Orders
- Ordination: July 18, 1945
- Consecration: August 15, 1945

Personal details
- Born: February 18, 1880 Jaú, Brazil
- Died: May 9, 1969 (aged 89) São Paulo, Brazil
- Denomination: Roman Catholicism prev. Anglicanism Brazilian Catholic Apostolic Church Free Catholic Church
- Spouse: Emilia Cagnoto

= Salomão Barbosa Ferraz =

Brazilian catholic bishop

Salomão Barbosa Ferraz (18 February 1880 - 09 May 1969) was a Brazilian Roman Catholic priest and bishop whose career took him through membership of several Christian denominations from the Presbyterian Church to the Roman Catholic Church.

==Biography==
Ferraz was born in Jaú, Brazil on February 18, 1880. Originally a Presbyterian minister, Barbosa Ferraz was ordained an Anglican priest in 1917. He founded an ecumenical society, the "Order of Saint Andrew", in 1928, and was instrumental in organising a 'Free Catholic Congress' in 1936.

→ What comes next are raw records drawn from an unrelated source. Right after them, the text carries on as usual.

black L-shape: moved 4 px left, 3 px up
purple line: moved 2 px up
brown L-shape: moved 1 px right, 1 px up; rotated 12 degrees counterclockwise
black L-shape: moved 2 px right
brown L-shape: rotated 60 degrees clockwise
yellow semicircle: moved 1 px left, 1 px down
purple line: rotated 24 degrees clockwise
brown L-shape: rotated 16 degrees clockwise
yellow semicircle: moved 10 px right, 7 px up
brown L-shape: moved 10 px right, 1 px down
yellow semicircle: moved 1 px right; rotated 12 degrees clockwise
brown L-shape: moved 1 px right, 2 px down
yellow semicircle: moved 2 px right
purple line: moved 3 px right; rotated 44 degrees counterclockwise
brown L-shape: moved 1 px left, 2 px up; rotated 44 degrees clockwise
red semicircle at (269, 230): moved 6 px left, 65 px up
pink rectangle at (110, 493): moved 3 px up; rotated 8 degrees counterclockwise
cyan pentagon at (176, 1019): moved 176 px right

At the close of this event he established a "Free Catholic Church" and was elected as the church's first bishop. The Second World War halted his plans to be consecrated bishop by European Old Catholics, but Salomão Barbosa Ferraz was eventually consecrated by Carlos Duarte Costa following this bishop's excommunication by the Vatican in 1945. Barbosa Ferraz was also a member of Freemasonry.

Salomão Barbosa Ferraz in turn consecrated Manoel Ceia Laranjeira for the Free Catholic Church of Brazil in 1951, but sought reception into the Roman Catholic Church, which he achieved under Pope John XXIII, leaving Manoel Ceia Laranjeira at the head of the Free Catholic Church, then renamed the Independent Catholic Apostolic Church in Brazil.

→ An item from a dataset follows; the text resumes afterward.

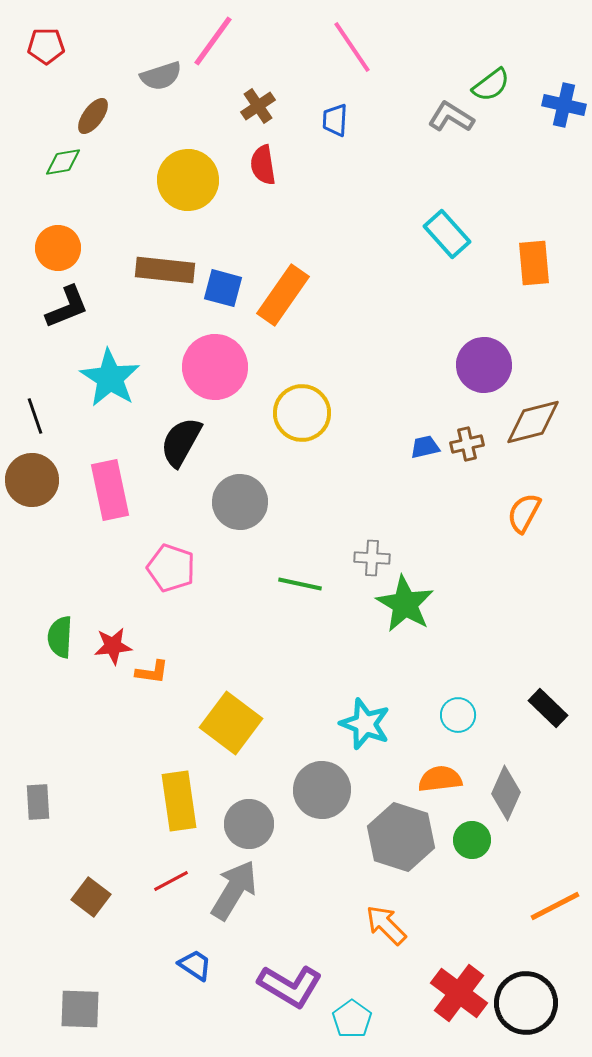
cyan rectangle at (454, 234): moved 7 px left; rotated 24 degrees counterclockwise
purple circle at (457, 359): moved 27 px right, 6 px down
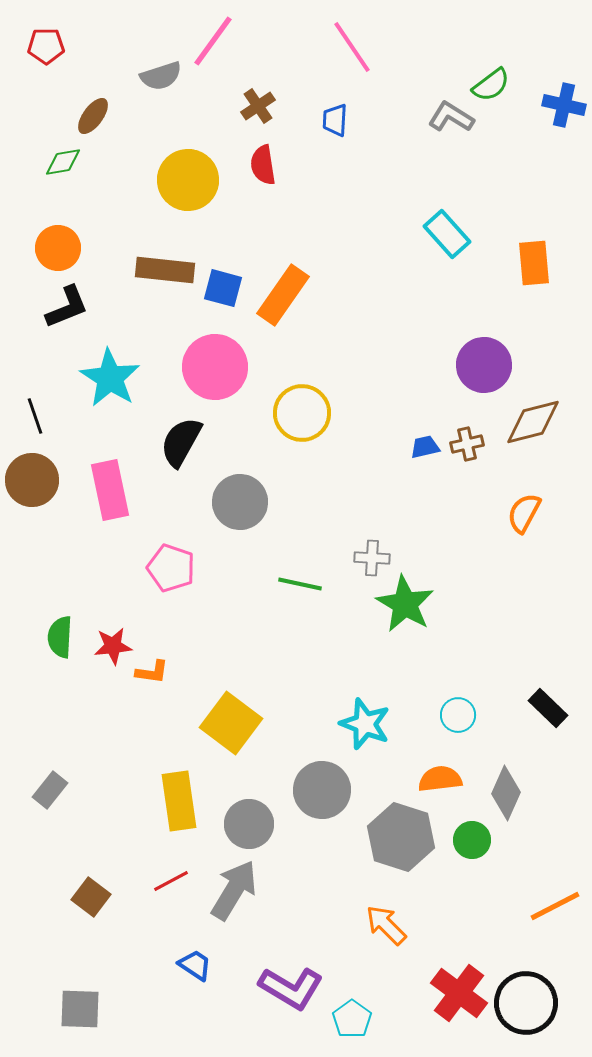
gray rectangle at (38, 802): moved 12 px right, 12 px up; rotated 42 degrees clockwise
purple L-shape at (290, 986): moved 1 px right, 2 px down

In 1959, Ferraz was received into the Roman Catholic Church. His reception met with some resistance and confusion in Rome, where it had been assumed that he was widowed or chaste. He was eventually named titular bishop of Eleutherna in 1963 and took part in the Second Vatican Council. Bishop Ferraz died in 1969, leaving a wife and seven children.

Ferraz was a rare example of a legally accepted married bishop in the modern Roman Catholic history.